+++ Recorded information +++
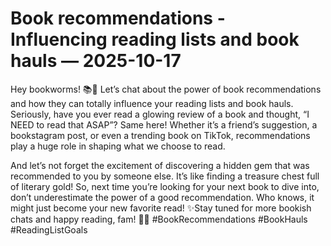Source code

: # Book recommendations - Influencing reading lists and book hauls — 2025-10-17

Hey bookworms! 📚💫 Let’s chat about the power of book recommendations and how they can totally influence your reading lists and book hauls. Seriously, have you ever read a glowing review of a book and thought, “I NEED to read that ASAP”? Same here! Whether it’s a friend’s suggestion, a bookstagram post, or even a trending book on TikTok, recommendations play a huge role in shaping what we choose to read.

And let’s not forget the excitement of discovering a hidden gem that was recommended to you by someone else. It’s like finding a treasure chest full of literary gold! So, next time you’re looking for your next book to dive into, don’t underestimate the power of a good recommendation. Who knows, it might just become your new favorite read! ✨Stay tuned for more bookish chats and happy reading, fam! 📖💖 #BookRecommendations #BookHauls #ReadingListGoals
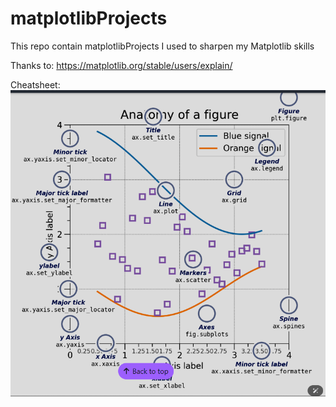 # matplotlibProjects
This repo contain matplotlibProjects I used to sharpen my Matplotlib skills

Thanks to: https://matplotlib.org/stable/users/explain/

Cheatsheet:
![alt text](image.png)

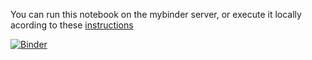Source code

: You can run this notebook on the mybinder server, or execute it locally acording to these [instructions](../README.md)

[![Binder](https://mybinder.org/badge_logo.svg)](https://mybinder.org/v2/gh/statisticalbiotechnology/cb2030/master?filepath=nb%2Flinear%2FKNAP2.ipynb)

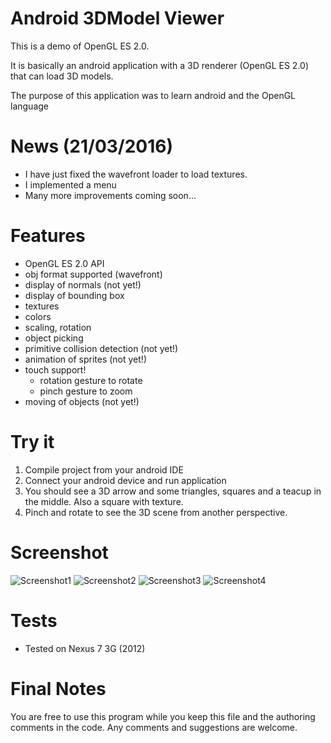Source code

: Android 3DModel Viewer
======================

This is a demo of OpenGL ES 2.0. 

It is basically an android application with a 3D renderer (OpenGL ES 2.0) that can load 3D models.

The purpose of this application was to learn android and the OpenGL language


News (21/03/2016)
=================

* I have just fixed the wavefront loader to load textures.
* I implemented a menu 
* Many more improvements coming soon...


Features
========
  - OpenGL ES 2.0 API
  - obj format supported (wavefront)
  - display of normals (not yet!)
  - display of bounding box 
  - textures
  - colors
  - scaling, rotation
  - object picking
  - primitive collision detection (not yet!) 
  - animation of sprites (not yet!)
  - touch support!
    * rotation gesture to rotate
    * pinch gesture to zoom
  - moving of objects (not yet!)


Try it
======

  1. Compile project from your android IDE
  2. Connect your android device and run application 
  3. You should see a 3D arrow and some triangles, squares and a teacup in the middle. Also a square with texture.
  4. Pinch and rotate to see the 3D scene from another perspective. 


Screenshot
==========

![Screenshot1](https://github.com/andresoviedo/android-3DModel/blob/master/screenshots/screenshot1.png)
![Screenshot2](https://github.com/andresoviedo/android-3DModel/blob/master/screenshots/screenshot2.png)
![Screenshot3](https://github.com/andresoviedo/android-3DModel/blob/master/screenshots/screenshot3.png)
![Screenshot4](https://github.com/andresoviedo/android-3DModel/blob/master/screenshots/screenshot4.png)


Tests
=====

  - Tested on Nexus 7 3G (2012)


Final Notes
===========

You are free to use this program while you keep this file and the authoring comments in the code.
Any comments and suggestions are welcome.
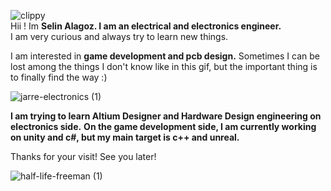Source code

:                                                                                                                                   
![clippy](https://github.com/SelinAlagoz/SelinAlagoz/assets/76443564/6399128f-5074-498e-8d0f-0e573965711a)                      
Hii ! Im **Selin Alagoz. I am an electrical and electronics engineer.**                                                            
I am very curious and always try to learn new things.                                                                           

I am interested in **game development and pcb design.**
Sometimes I can be lost among the things I don't know like in this gif, but the important thing is to finally find the way :)


![jarre-electronics (1)](https://github.com/SelinAlagoz/SelinAlagoz/assets/76443564/36a18863-0668-4d54-85dd-d1164b393340)



**I am trying to learn Altium Designer and Hardware Design engineering on electronics side.**
**On the game development side, I am currently working on unity and c#, but my main target is c++ and unreal.**


Thanks for your visit! See you later!

![half-life-freeman (1)](https://github.com/SelinAlagoz/SelinAlagoz/assets/76443564/62d6891f-b699-49c1-836c-22c4adcbb261)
+++
Task item → Aside from its pictures, the listing must be given again in full, exactly as it appears.

Reply to the task →
Source code

: # Book recommendations - Influencing reading lists and book hauls — 2025-10-17

Hey bookworms! 📚💫 Let’s chat about the power of book recommendations and how they can totally influence your reading lists and book hauls. Seriously, have you ever read a glowing review of a book and thought, “I NEED to read that ASAP”? Same here! Whether it’s a friend’s suggestion, a bookstagram post, or even a trending book on TikTok, recommendations play a huge role in shaping what we choose to read.

And let’s not forget the excitement of discovering a hidden gem that was recommended to you by someone else. It’s like finding a treasure chest full of literary gold! So, next time you’re looking for your next book to dive into, don’t underestimate the power of a good recommendation. Who knows, it might just become your new favorite read! ✨Stay tuned for more bookish chats and happy reading, fam! 📖💖 #BookRecommendations #BookHauls #ReadingListGoals
 # matplotlibProjects
This repo contain matplotlibProjects I used to sharpen my Matplotlib skills

Thanks to: https://matplotlib.org/stable/users/explain/

Cheatsheet:
![alt text](image.png)

Source code

: You can run this notebook on the mybinder server, or execute it locally acording to these [instructions](../README.md)

[![Binder](https://mybinder.org/badge_logo.svg)](https://mybinder.org/v2/gh/statisticalbiotechnology/cb2030/master?filepath=nb%2Flinear%2FKNAP2.ipynb)

Source code

: Android 3DModel Viewer
======================

This is a demo of OpenGL ES 2.0. 

It is basically an android application with a 3D renderer (OpenGL ES 2.0) that can load 3D models.

The purpose of this application was to learn android and the OpenGL language


News (21/03/2016)
=================

* I have just fixed the wavefront loader to load textures.
* I implemented a menu 
* Many more improvements coming soon...


Features
========
  - OpenGL ES 2.0 API
  - obj format supported (wavefront)
  - display of normals (not yet!)
  - display of bounding box 
  - textures
  - colors
  - scaling, rotation
  - object picking
  - primitive collision detection (not yet!) 
  - animation of sprites (not yet!)
  - touch support!
    * rotation gesture to rotate
    * pinch gesture to zoom
  - moving of objects (not yet!)


Try it
======

  1. Compile project from your android IDE
  2. Connect your android device and run application 
  3. You should see a 3D arrow and some triangles, squares and a teacup in the middle. Also a square with texture.
  4. Pinch and rotate to see the 3D scene from another perspective. 


Screenshot
==========

![Screenshot1](https://github.com/andresoviedo/android-3DModel/blob/master/screenshots/screenshot1.png)
![Screenshot2](https://github.com/andresoviedo/android-3DModel/blob/master/screenshots/screenshot2.png)
![Screenshot3](https://github.com/andresoviedo/android-3DModel/blob/master/screenshots/screenshot3.png)
![Screenshot4](https://github.com/andresoviedo/android-3DModel/blob/master/screenshots/screenshot4.png)


Tests
=====

  - Tested on Nexus 7 3G (2012)


Final Notes
===========

You are free to use this program while you keep this file and the authoring comments in the code.
Any comments and suggestions are welcome.
Source code

:                                                                                                                                   
![clippy](https://github.com/SelinAlagoz/SelinAlagoz/assets/76443564/6399128f-5074-498e-8d0f-0e573965711a)                      
Hii ! Im **Selin Alagoz. I am an electrical and electronics engineer.**                                                            
I am very curious and always try to learn new things.                                                                           

I am interested in **game development and pcb design.**
Sometimes I can be lost among the things I don't know like in this gif, but the important thing is to finally find the way :)


![jarre-electronics (1)](https://github.com/SelinAlagoz/SelinAlagoz/assets/76443564/36a18863-0668-4d54-85dd-d1164b393340)



**I am trying to learn Altium Designer and Hardware Design engineering on electronics side.**
**On the game development side, I am currently working on unity and c#, but my main target is c++ and unreal.**


Thanks for your visit! See you later!

![half-life-freeman (1)](https://github.com/SelinAlagoz/SelinAlagoz/assets/76443564/62d6891f-b699-49c1-836c-22c4adcbb261)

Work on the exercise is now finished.